When it comes to healthy foods you may think if some are good, more must be better, but Consumer Reports says it's possible to get too much of a good thing.

Trying to follow a healthy diet? That's great, but Consumer Reports nutrition experts say you can overdo some healthy foods, even fruits and vegetables.

The best bet is to eat a wide variety, sticking to just a few may mean you don't get all the nutrients you need, or you could get too much of some.

For instance, foods with beta-carotene. The orange pigment in vegetables like carrots and sweet potatoes supplies vitamin A and helps fight cell damage. But eat too many, and your skin can turn an orangey colour. Cut back, and the orange will fade.

Many fruits and veggies are packed with fibre, as are beans and whole grains, but too much fibre, too soon can cause gas and bloating and too much overall may block the absorption of some nutrients.

"It's always best to get your fibre from foods that contain it naturally. Foods that are fortified with fibre may be more likely to cause stomach upset," said Jesse Hirsch, Consumer Reports Health Editor.

On to protein like meat, chicken, fish and tofu.

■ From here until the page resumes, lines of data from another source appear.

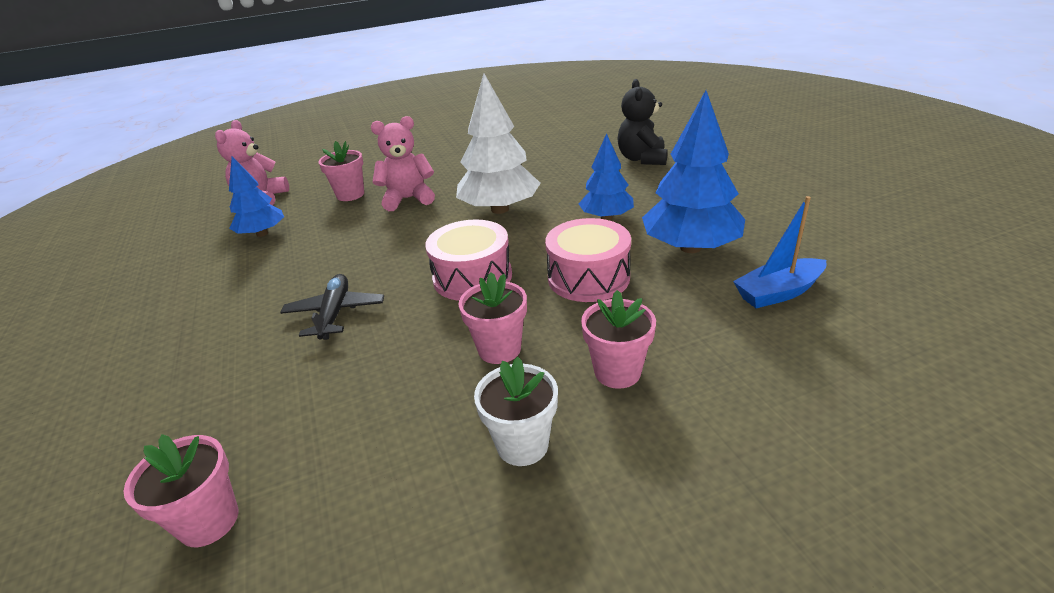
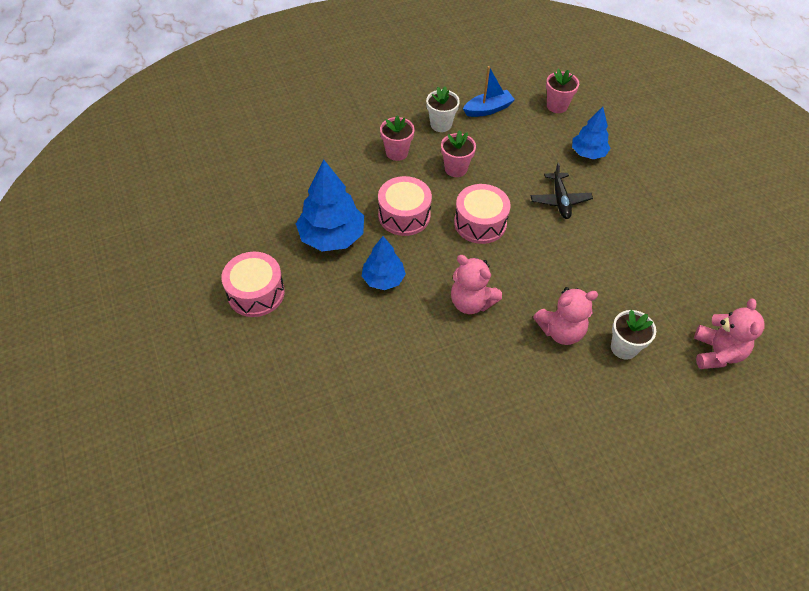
camera: 175 degrees right, 20 degrees up
blue tree [229,157,284,237] -> blue tree moved to [572,107,610,159]
pink flower pot [318,141,364,201] -> white flower pot [611,310,656,360]
white tree [456,73,541,214] -> pink teddy bear [451,255,502,314]
black teddy bear [618,79,668,165] -> none
blue boat [733,196,827,308] -> blue boat moved to [463,66,515,117]
none -> pink drum [221,252,285,317]

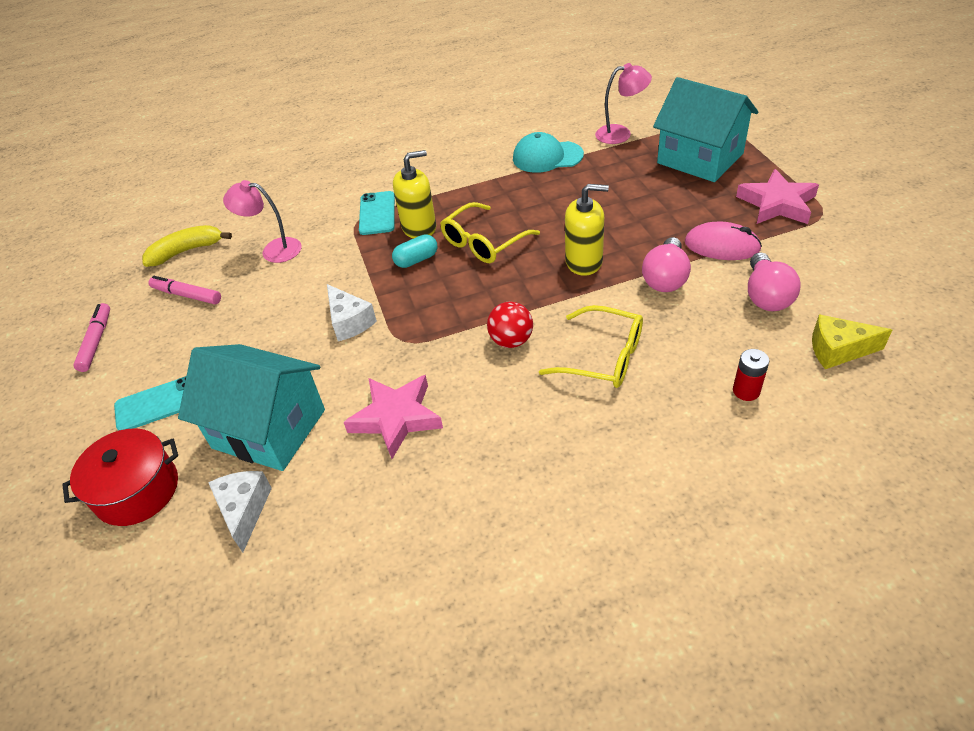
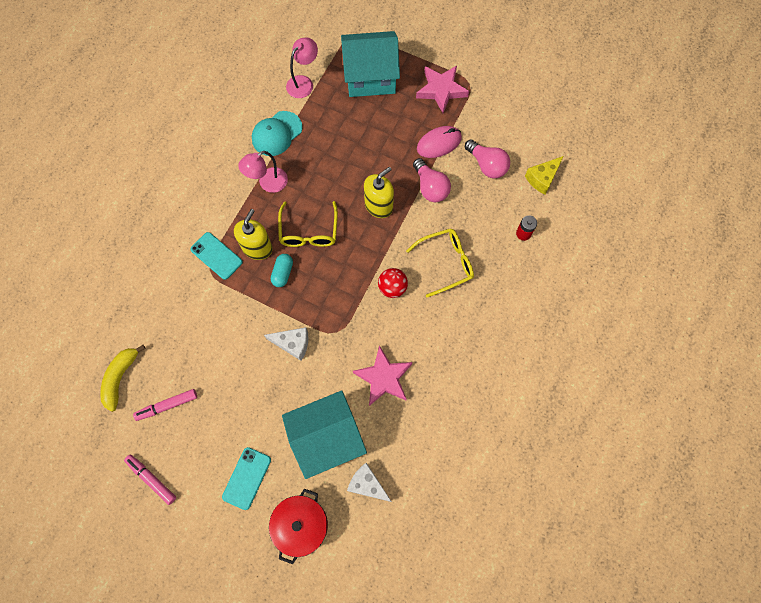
camera: 50 degrees left, 25 degrees up
pink lamp [223,180,302,263] -> pink lamp moved to [238,151,288,193]

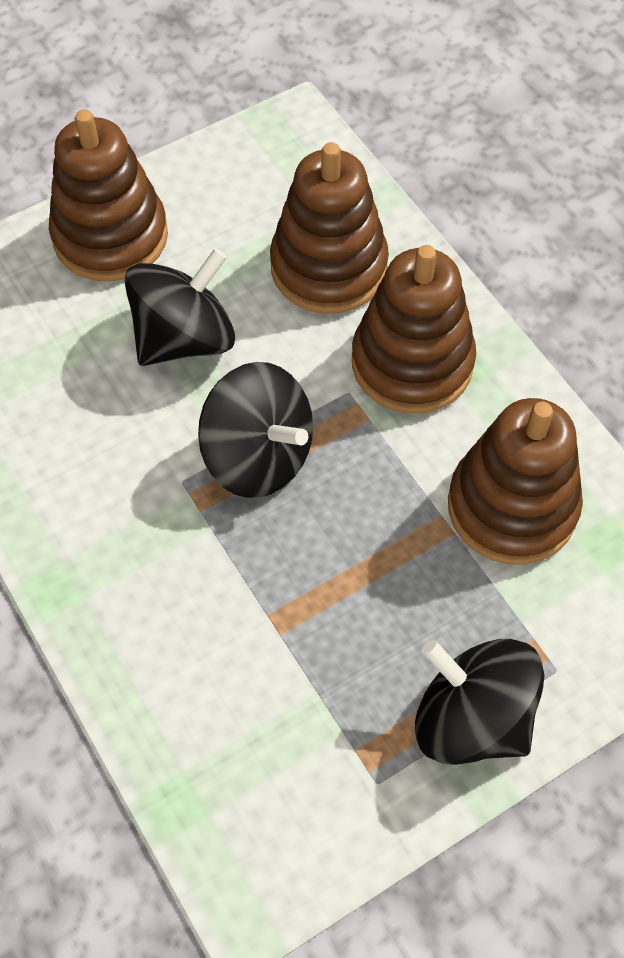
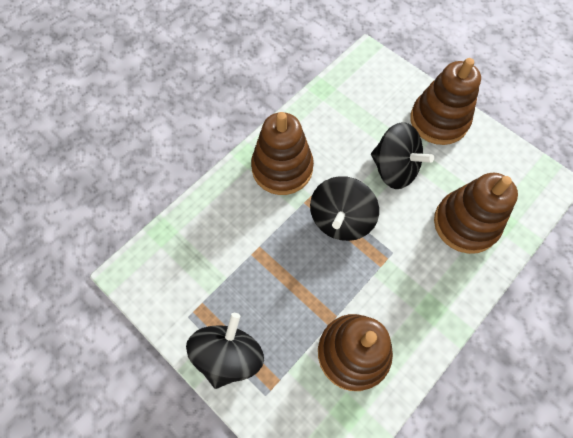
camera: 75 degrees right, 5 degrees up
brown stacking toy [352,245,476,414] -> brown stacking toy moved to [251,112,314,195]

Some diets tout high protein but that's not always best.

"In some people, too much protein can stress the kidneys and liver, and may increase the risk of osteoporosis," said Hirsch.

It's pretty easy to get the right amount of protein just by eating well-balanced meals and many say there's no need to add fortified foods like protein bars.

For most people, eating 3 servings of protein-rich foods daily, including non-meat items like yogurt and quinoa, is enough.

And if you eat a wide variety of whole foods, you most likely won't need to take any vitamins or supplements. Over-using them can also lead to potential problems, so talk to your healthcare provider before taking any kind of nutritional supplement.